--- The data Enclosed Below ---

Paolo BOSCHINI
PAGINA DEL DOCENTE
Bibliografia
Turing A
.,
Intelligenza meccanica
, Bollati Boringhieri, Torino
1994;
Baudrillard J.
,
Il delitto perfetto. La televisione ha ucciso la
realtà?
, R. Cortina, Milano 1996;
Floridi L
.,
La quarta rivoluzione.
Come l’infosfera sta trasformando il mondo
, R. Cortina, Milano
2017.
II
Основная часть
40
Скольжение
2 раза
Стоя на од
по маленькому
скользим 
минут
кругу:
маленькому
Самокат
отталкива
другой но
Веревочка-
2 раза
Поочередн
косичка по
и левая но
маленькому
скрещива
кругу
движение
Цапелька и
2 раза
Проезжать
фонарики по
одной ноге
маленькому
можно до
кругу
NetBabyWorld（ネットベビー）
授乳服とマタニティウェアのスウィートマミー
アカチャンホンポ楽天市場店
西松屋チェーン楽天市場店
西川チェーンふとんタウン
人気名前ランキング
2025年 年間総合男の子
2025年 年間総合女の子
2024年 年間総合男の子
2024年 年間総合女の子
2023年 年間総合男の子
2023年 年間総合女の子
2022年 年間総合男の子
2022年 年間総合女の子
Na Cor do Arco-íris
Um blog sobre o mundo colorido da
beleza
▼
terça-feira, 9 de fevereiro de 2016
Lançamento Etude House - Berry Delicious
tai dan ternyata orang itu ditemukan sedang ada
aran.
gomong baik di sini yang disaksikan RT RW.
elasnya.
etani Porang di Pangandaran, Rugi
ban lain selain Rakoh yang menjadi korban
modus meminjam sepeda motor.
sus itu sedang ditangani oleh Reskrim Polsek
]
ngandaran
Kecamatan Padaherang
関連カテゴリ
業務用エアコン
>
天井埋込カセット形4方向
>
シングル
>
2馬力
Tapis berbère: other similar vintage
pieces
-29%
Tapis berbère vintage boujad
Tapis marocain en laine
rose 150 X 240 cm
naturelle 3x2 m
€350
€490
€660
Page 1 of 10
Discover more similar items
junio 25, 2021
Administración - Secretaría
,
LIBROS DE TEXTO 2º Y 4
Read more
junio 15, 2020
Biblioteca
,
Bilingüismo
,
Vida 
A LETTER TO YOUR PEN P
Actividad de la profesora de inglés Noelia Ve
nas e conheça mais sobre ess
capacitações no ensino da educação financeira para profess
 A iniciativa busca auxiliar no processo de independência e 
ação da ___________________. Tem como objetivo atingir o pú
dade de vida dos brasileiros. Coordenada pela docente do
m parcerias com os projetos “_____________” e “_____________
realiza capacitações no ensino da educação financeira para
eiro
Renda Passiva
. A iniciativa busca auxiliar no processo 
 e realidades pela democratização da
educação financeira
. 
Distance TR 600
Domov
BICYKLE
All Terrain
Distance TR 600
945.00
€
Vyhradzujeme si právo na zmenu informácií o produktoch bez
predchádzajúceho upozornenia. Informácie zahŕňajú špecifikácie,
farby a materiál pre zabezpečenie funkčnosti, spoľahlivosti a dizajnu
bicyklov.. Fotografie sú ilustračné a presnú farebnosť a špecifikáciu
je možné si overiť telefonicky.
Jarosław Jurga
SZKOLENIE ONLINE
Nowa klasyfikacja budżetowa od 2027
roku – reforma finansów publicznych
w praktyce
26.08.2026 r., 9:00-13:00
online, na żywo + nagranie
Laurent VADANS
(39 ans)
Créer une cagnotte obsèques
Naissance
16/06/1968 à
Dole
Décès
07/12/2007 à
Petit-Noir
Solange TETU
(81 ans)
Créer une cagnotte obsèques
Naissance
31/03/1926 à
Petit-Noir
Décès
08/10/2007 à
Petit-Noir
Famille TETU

--- End of Enclosed The data ---

● Job
The answer must be the full listing, repeated exactly.

● Result of the task
Paolo BOSCHINI
PAGINA DEL DOCENTE
Bibliografia
Turing A
.,
Intelligenza meccanica
, Bollati Boringhieri, Torino
1994;
Baudrillard J.
,
Il delitto perfetto. La televisione ha ucciso la
realtà?
, R. Cortina, Milano 1996;
Floridi L
.,
La quarta rivoluzione.
Come l’infosfera sta trasformando il mondo
, R. Cortina, Milano
2017.
II
Основная часть
40
Скольжение
2 раза
Стоя на од
по маленькому
скользим 
минут
кругу:
маленькому
Самокат
отталкива
другой но
Веревочка-
2 раза
Поочередн
косичка по
и левая но
маленькому
скрещива
кругу
движение
Цапелька и
2 раза
Проезжать
фонарики по
одной ноге
маленькому
можно до
кругу
NetBabyWorld（ネットベビー）
授乳服とマタニティウェアのスウィートマミー
アカチャンホンポ楽天市場店
西松屋チェーン楽天市場店
西川チェーンふとんタウン
人気名前ランキング
2025年 年間総合男の子
2025年 年間総合女の子
2024年 年間総合男の子
2024年 年間総合女の子
2023年 年間総合男の子
2023年 年間総合女の子
2022年 年間総合男の子
2022年 年間総合女の子
Na Cor do Arco-íris
Um blog sobre o mundo colorido da
beleza
▼
terça-feira, 9 de fevereiro de 2016
Lançamento Etude House - Berry Delicious
tai dan ternyata orang itu ditemukan sedang ada
aran.
gomong baik di sini yang disaksikan RT RW.
elasnya.
etani Porang di Pangandaran, Rugi
ban lain selain Rakoh yang menjadi korban
modus meminjam sepeda motor.
sus itu sedang ditangani oleh Reskrim Polsek
]
ngandaran
Kecamatan Padaherang
関連カテゴリ
業務用エアコン
>
天井埋込カセット形4方向
>
シングル
>
2馬力
Tapis berbère: other similar vintage
pieces
-29%
Tapis berbère vintage boujad
Tapis marocain en laine
rose 150 X 240 cm
naturelle 3x2 m
€350
€490
€660
Page 1 of 10
Discover more similar items
junio 25, 2021
Administración - Secretaría
,
LIBROS DE TEXTO 2º Y 4
Read more
junio 15, 2020
Biblioteca
,
Bilingüismo
,
Vida 
A LETTER TO YOUR PEN P
Actividad de la profesora de inglés Noelia Ve
nas e conheça mais sobre ess
capacitações no ensino da educação financeira para profess
 A iniciativa busca auxiliar no processo de independência e 
ação da ___________________. Tem como objetivo atingir o pú
dade de vida dos brasileiros. Coordenada pela docente do
m parcerias com os projetos “_____________” e “_____________
realiza capacitações no ensino da educação financeira para
eiro
Renda Passiva
. A iniciativa busca auxiliar no processo 
 e realidades pela democratização da
educação financeira
. 
Distance TR 600
Domov
BICYKLE
All Terrain
Distance TR 600
945.00
€
Vyhradzujeme si právo na zmenu informácií o produktoch bez
predchádzajúceho upozornenia. Informácie zahŕňajú špecifikácie,
farby a materiál pre zabezpečenie funkčnosti, spoľahlivosti a dizajnu
bicyklov.. Fotografie sú ilustračné a presnú farebnosť a špecifikáciu
je možné si overiť telefonicky.
Jarosław Jurga
SZKOLENIE ONLINE
Nowa klasyfikacja budżetowa od 2027
roku – reforma finansów publicznych
w praktyce
26.08.2026 r., 9:00-13:00
online, na żywo + nagranie
Laurent VADANS
(39 ans)
Créer une cagnotte obsèques
Naissance
16/06/1968 à
Dole
Décès
07/12/2007 à
Petit-Noir
Solange TETU
(81 ans)
Créer une cagnotte obsèques
Naissance
31/03/1926 à
Petit-Noir
Décès
08/10/2007 à
Petit-Noir
Famille TETU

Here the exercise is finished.